* _What is needed_
The output is the lines below from the one with "Box the coffee" through the one with "How many metres of depth to the knife block?", both included, printed exactly and with no other line.

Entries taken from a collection
---+---

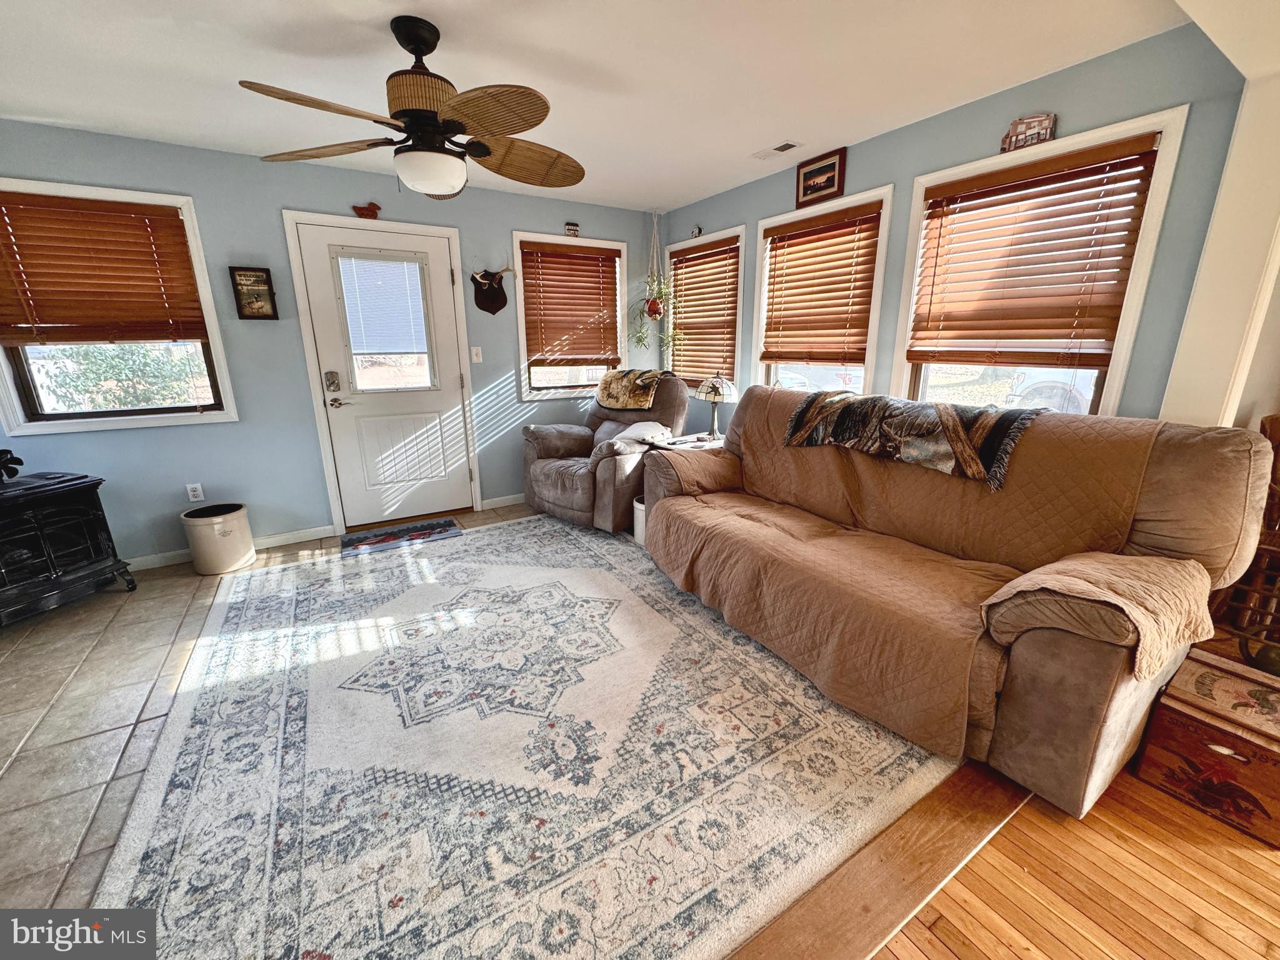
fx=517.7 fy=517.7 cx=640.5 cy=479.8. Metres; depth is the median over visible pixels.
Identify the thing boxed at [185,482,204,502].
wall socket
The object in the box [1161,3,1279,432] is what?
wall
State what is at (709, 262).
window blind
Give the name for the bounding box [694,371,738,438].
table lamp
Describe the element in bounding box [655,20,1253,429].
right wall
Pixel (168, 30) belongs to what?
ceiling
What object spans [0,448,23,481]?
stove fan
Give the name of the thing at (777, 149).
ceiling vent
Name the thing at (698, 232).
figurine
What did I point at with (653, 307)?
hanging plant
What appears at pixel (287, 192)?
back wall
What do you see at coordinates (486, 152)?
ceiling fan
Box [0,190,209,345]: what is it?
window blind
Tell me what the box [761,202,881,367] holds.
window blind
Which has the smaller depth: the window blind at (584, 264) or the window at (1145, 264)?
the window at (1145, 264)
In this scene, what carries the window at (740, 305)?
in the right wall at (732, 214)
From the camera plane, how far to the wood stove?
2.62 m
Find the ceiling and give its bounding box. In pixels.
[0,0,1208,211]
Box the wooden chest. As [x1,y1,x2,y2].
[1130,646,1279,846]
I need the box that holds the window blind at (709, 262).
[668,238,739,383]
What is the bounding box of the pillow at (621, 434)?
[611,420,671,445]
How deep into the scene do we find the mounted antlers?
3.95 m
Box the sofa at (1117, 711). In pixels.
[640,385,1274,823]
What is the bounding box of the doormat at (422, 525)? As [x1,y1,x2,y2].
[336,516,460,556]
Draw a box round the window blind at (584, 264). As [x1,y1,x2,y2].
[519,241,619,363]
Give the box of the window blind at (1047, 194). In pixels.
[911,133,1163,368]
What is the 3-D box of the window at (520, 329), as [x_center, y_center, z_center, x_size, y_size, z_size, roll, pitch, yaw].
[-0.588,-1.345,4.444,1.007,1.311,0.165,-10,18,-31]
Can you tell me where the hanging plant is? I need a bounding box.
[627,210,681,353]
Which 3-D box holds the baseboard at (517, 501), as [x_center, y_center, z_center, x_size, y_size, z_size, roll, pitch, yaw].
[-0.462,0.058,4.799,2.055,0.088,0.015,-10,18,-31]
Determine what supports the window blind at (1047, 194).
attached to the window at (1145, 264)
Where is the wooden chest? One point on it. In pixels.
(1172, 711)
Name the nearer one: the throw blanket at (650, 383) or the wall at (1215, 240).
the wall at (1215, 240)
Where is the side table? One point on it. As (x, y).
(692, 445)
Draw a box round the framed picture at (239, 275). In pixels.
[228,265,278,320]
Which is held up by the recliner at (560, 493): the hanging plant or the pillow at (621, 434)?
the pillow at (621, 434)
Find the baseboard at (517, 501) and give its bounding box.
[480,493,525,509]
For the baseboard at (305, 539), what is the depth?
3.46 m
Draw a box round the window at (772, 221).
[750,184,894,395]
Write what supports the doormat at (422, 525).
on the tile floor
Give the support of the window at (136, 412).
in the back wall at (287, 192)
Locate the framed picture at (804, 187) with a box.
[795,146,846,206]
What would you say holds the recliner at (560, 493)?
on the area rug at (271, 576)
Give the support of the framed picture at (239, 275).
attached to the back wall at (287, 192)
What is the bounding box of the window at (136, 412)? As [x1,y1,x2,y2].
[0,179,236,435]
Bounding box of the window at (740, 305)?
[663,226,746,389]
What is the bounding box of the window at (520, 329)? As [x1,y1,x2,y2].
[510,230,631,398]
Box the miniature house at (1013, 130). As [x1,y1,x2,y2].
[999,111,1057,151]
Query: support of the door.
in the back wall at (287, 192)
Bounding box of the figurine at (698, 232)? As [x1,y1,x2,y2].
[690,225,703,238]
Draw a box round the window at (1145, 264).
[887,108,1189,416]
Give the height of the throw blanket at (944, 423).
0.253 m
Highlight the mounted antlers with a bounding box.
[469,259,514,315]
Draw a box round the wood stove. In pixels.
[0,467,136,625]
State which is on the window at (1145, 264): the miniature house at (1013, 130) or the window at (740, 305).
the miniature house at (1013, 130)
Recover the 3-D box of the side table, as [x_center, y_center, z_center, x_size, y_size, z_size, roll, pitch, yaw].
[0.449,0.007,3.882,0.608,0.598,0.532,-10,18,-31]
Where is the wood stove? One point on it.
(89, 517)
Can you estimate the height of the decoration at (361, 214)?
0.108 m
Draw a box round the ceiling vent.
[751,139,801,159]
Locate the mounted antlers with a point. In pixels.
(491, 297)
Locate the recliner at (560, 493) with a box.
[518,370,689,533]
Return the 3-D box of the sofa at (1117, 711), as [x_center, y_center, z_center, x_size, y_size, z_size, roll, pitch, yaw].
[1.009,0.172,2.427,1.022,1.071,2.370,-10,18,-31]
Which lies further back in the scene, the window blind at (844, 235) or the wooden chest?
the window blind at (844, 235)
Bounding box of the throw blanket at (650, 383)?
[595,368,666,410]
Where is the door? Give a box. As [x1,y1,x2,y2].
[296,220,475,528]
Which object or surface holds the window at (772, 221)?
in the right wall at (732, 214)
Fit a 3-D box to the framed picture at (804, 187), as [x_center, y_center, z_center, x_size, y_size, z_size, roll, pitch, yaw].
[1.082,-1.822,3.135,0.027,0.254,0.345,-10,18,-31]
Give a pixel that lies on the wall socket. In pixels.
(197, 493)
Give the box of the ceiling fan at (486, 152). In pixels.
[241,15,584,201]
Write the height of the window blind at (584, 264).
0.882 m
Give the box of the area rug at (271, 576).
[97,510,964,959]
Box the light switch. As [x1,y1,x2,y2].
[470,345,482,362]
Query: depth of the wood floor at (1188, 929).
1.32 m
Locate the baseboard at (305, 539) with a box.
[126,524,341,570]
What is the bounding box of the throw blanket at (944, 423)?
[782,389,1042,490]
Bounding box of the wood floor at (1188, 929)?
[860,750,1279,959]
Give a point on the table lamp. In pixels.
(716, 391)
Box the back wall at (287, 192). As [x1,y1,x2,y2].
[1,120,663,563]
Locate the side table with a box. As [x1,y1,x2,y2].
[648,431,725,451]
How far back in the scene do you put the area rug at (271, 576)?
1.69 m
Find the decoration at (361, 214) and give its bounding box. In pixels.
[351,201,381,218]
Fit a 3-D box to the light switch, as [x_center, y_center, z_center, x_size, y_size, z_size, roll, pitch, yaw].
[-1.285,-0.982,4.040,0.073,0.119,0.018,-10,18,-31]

---+---

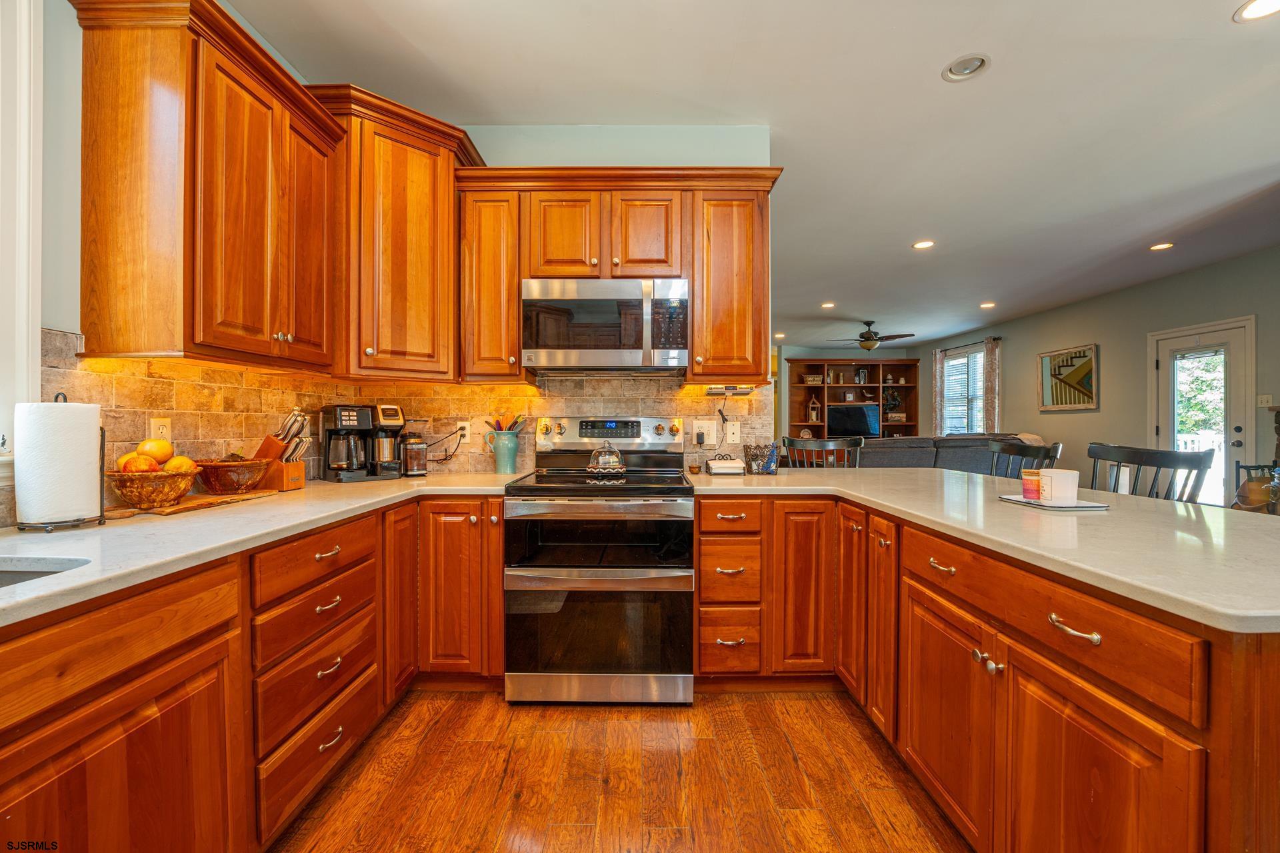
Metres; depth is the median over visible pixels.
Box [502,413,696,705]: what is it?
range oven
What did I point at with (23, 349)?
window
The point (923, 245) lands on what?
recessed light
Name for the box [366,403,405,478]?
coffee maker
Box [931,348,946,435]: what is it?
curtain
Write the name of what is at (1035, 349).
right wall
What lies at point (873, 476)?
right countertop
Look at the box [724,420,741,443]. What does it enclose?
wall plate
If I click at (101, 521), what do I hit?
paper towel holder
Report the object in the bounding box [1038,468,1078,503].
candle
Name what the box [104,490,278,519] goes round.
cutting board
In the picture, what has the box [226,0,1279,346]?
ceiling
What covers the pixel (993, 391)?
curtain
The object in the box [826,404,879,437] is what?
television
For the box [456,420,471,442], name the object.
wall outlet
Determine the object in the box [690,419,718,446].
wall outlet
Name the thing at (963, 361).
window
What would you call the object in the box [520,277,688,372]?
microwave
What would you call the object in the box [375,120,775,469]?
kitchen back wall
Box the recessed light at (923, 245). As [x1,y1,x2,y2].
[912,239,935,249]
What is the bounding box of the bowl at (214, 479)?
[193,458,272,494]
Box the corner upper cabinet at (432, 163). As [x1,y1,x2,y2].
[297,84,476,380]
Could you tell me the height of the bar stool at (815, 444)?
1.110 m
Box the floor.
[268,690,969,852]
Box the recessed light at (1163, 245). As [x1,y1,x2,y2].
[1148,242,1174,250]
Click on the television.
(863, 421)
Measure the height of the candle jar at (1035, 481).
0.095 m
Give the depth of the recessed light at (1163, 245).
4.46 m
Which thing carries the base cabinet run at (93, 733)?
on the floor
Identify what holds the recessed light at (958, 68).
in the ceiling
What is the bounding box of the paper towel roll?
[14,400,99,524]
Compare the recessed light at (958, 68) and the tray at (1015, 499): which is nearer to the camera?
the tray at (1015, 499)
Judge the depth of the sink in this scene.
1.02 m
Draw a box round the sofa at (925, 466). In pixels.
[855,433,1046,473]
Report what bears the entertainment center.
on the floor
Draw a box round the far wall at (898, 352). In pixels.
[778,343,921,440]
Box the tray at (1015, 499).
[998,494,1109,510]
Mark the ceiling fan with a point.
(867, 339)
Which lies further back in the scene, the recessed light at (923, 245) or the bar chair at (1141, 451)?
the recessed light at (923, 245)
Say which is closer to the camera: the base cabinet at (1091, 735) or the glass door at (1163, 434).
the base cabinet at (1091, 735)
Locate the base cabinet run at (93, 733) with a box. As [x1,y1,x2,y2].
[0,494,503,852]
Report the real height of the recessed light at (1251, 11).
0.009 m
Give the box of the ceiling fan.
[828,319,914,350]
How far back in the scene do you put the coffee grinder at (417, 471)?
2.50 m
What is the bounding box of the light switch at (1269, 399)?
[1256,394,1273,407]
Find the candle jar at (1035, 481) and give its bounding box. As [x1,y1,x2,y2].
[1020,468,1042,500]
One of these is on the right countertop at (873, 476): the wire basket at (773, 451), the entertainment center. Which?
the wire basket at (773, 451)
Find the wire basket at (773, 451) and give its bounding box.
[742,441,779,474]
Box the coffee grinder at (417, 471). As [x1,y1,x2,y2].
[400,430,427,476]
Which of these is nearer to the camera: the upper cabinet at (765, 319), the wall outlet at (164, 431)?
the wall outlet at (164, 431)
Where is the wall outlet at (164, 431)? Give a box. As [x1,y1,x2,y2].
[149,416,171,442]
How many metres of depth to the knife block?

---+---

* _Task response_
Box the coffee grinder at (417, 471). As [x1,y1,x2,y2].
[400,430,427,476]
Which of these is nearer to the camera: the upper cabinet at (765, 319), the wall outlet at (164, 431)?
the wall outlet at (164, 431)
Where is the wall outlet at (164, 431)? Give a box. As [x1,y1,x2,y2].
[149,416,171,442]
How many metres of depth to the knife block?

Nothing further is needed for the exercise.